Born in Arkansas and raised there and in Grand Rapids, Michigan , Green was singing gospel music regionally in various groups at a very early age. His religious family was vehemently against him singing secular music, and it wasn't until late in high school that he was able to move beyond a pure Gospel repertoire. At that time he and some friends formed a Soul group called Al Greene and the Soul Mates and recorded a single hit, 1967's "Back Up Train."
After the Soul Mates failed to repeat their initial success, Green (he dropped the "e") began to seek a solo career and soon met up in Texas with Hi Records executive Willie Mitchell, who signed Green to the small Memphis label. With Mitchell producing, arranging and co-writing, Green recorded his debut, Green Is Blues, an uneven effort that is nonetheless an important preview of the sound that would soon propel Green to superstardom: a punchy rhythm section accentuated by horns and organ, mixing the sound of Southern church with gritty post-Motown arrangements. And in front was Green's expressive, distinctive wail, seamlessly moving from earthy baritone to sweet falsetto - half preacher, half seducer.
The sound found its audience on his next album, 1970's Al Green Gets Next To You, and its smash hit, "Tired of Being Alone." Over the next three years, Green and Mitchell created a rapid-fire series of classic albums and even better singles, including "Let's Stay Together," "I'm Still In Love With You," "Look What You've Done For Me," "Call Me" and "Here I Am (Come and Take Me)." Green's output of this period is still considered some of the finest Southern Soul ever and is revered by critics and fans alike three decades later.
As the 70s progressed, the Green/Mitchell combination began to show its age, and successive albums slipped on the pop and soul charts.
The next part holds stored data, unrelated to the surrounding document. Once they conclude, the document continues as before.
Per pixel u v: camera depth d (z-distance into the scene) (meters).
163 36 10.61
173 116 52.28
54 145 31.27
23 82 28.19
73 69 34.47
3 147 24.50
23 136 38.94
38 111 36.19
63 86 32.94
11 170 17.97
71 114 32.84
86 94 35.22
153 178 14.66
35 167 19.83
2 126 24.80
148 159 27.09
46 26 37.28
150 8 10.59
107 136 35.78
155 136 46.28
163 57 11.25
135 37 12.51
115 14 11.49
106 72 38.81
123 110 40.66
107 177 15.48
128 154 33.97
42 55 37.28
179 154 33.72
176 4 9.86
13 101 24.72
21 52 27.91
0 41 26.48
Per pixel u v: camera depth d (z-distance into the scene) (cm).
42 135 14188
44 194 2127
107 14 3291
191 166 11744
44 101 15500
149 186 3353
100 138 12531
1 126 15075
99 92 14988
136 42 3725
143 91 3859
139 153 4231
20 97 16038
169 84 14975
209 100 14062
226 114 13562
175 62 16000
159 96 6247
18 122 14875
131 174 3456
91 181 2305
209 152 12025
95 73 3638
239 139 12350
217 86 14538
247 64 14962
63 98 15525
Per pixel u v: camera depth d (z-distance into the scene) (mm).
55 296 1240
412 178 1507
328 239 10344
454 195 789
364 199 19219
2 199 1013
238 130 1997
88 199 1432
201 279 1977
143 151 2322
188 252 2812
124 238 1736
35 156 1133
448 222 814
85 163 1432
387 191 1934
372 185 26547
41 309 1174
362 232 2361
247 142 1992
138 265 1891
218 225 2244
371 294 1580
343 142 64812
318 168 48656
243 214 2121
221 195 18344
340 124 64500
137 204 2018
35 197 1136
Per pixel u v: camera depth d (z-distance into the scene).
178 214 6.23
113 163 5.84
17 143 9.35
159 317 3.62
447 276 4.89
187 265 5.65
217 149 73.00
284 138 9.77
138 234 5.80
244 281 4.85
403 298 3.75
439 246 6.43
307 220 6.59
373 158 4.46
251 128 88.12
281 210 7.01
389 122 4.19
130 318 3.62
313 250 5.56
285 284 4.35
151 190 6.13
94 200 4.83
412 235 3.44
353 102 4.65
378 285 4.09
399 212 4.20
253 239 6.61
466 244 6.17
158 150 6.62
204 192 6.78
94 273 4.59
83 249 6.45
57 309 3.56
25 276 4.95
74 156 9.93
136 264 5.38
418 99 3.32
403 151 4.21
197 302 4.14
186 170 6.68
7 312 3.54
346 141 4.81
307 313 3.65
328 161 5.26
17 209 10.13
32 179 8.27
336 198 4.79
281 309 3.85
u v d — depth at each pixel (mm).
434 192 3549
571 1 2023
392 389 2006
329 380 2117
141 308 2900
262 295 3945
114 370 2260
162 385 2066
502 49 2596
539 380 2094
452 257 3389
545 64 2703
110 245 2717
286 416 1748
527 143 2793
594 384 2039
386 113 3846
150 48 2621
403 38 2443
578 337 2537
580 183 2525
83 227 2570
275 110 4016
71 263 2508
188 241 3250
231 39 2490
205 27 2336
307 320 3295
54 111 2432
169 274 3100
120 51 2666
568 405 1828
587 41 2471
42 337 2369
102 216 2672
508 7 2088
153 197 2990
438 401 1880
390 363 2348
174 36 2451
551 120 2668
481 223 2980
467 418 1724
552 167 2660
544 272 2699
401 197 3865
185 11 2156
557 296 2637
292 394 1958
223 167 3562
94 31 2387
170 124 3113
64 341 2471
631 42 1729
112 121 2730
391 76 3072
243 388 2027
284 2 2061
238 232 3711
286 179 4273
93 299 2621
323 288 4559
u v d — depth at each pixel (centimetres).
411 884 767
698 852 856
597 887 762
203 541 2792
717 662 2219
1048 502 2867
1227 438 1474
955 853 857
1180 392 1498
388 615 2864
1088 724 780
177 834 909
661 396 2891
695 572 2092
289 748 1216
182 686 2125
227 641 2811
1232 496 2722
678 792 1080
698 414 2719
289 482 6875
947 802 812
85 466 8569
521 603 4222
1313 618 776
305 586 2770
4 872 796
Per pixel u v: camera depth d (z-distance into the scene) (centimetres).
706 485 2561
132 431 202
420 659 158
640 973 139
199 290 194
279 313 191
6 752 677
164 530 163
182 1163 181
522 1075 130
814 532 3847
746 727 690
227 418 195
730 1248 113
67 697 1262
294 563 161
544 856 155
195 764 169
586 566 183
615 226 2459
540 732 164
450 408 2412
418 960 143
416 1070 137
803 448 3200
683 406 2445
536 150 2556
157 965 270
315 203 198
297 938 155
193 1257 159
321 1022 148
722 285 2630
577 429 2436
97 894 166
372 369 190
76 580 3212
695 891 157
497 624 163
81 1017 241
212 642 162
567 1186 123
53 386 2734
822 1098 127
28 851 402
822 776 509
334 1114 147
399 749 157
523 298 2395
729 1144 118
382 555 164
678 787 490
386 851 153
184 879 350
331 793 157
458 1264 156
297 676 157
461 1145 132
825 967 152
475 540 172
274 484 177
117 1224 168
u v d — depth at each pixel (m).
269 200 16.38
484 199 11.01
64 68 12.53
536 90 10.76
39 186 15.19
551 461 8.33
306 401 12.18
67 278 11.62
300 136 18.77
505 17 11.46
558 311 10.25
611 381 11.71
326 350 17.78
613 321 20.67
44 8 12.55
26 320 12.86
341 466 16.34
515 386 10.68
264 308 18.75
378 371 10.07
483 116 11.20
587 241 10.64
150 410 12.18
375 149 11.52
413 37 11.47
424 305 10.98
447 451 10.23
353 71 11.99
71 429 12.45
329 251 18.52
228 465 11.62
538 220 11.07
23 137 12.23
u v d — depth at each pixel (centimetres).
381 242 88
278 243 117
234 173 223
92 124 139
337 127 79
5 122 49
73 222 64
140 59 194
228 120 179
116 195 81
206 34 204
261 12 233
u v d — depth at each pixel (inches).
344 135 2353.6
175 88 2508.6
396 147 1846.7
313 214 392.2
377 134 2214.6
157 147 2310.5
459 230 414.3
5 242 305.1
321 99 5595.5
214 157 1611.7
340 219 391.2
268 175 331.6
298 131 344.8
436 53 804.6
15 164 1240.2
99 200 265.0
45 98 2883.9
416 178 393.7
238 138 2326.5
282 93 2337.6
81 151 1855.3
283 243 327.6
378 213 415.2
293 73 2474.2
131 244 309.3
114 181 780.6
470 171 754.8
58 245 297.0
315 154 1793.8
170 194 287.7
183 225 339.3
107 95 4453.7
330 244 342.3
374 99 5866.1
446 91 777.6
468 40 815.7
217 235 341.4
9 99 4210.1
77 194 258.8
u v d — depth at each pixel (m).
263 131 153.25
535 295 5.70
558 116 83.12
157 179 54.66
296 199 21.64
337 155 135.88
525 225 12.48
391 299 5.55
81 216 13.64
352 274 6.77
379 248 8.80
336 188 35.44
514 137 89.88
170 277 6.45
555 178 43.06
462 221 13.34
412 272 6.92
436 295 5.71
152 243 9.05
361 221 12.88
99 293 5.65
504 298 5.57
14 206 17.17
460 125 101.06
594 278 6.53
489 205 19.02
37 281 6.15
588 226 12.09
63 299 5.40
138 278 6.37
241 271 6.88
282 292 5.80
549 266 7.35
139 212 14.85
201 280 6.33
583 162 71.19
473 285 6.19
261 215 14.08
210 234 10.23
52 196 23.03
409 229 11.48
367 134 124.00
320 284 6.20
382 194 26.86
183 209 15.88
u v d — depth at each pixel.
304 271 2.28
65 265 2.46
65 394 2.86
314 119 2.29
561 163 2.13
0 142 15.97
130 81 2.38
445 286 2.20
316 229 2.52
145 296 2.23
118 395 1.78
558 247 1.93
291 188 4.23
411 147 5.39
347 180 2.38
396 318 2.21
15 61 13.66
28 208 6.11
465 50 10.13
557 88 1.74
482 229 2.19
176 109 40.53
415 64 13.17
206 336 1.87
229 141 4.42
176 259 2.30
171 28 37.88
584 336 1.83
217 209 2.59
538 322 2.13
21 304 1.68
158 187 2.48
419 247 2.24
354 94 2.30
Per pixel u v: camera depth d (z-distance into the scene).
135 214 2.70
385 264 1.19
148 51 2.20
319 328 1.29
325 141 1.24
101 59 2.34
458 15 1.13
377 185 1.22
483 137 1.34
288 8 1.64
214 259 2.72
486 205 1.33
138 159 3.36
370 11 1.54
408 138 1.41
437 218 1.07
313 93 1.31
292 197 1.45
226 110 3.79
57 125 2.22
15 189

By 1977, Green decided to go it alone without Mitchell, and he recorded The Belle Album, a fine but underappreciated album that showed Green could make great music outside of the context of the legendary collaboration.
Around this time two events occurred that would have a significant impact on Green. First, a former girlfriend intentionally poured hot grits on him, burning him extensively, before committing suicide. Later, a recovered Green fell offstage in a performance, injuring himself. Despite the physical setbacks, Green found himself with the second chance at life that Sam Cooke hadn't had, and he used the incidents to reassess his career and priorities, ultimately deciding to retire from popular music and to devote himself to Christian ministry and Gospel music. He became an ordained minister and became the founding pastor of Full Gospel Tabernacle in Memphis.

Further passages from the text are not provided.